▸ **How to complete this task**
Reproduce the full listing below unchanged, apart from the pictures.
[Opening Material provided section]
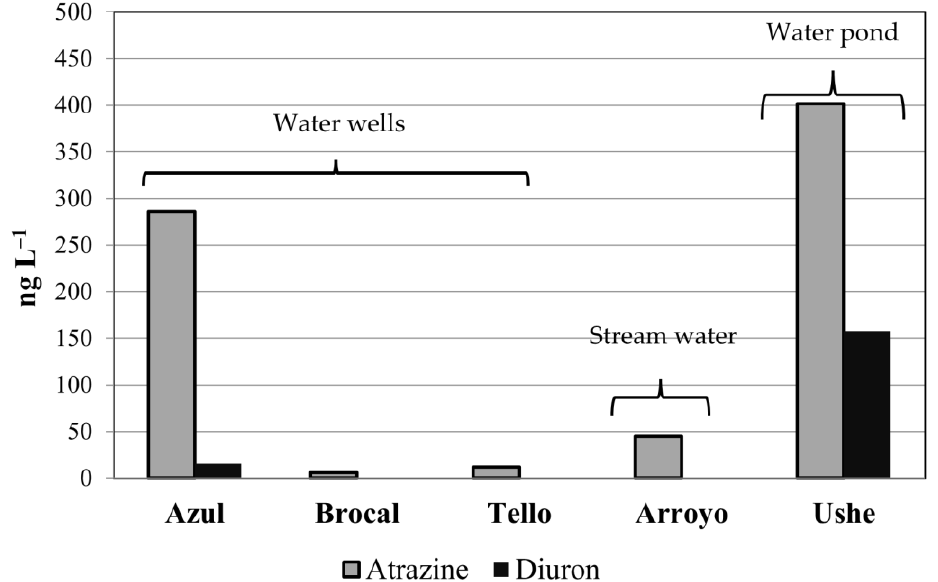
Figure 2. Classification of sample sites and herbicide concentrations.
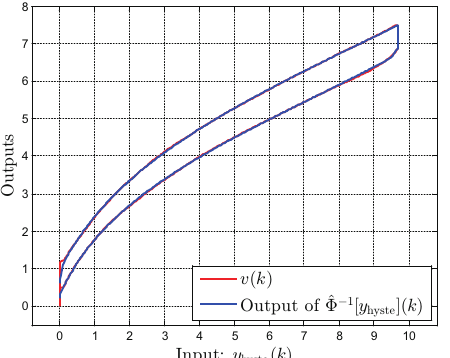
Figure 5. Comparison of the responses of the directly identified inverse model ˆ Φ − 1 [ y hyste ]( k ) with the measured nonlinearities.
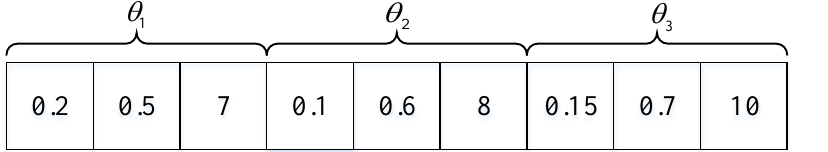
Figure 3. The position of the k -th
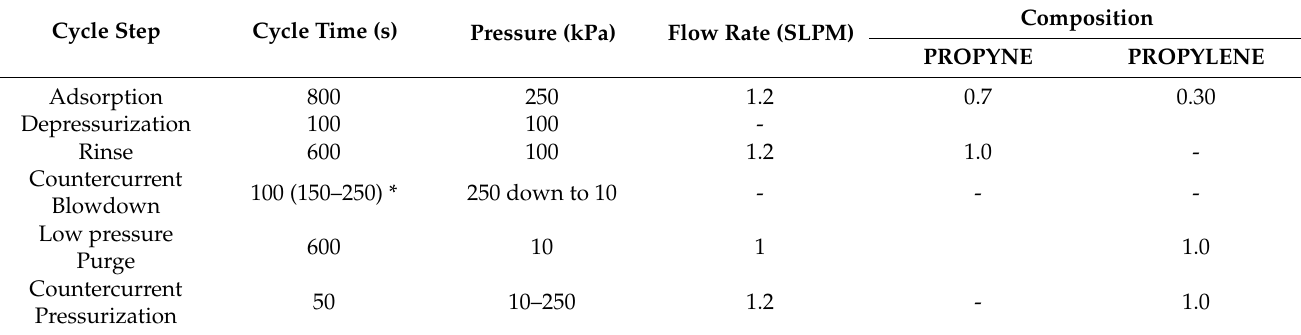
Figure 3. Schematic showing the full VSA cycle configurations used. Table 1. Experimental operating conditions for typical vacuum pressure swing (VPS)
[Closing Material provided section]
▸ **Solution to this problem**
Figure 2. Classification of sample sites and herbicide concentrations.
Figure 5. Comparison of the responses of the directly identified inverse model ˆ Φ − 1 [ y hyste ]( k ) with the measured nonlinearities.
Figure 3. The position of the k -th
Figure 3. Schematic showing the full VSA cycle configurations used. Table 1. Experimental operating conditions for typical vacuum pressure swing (VPS)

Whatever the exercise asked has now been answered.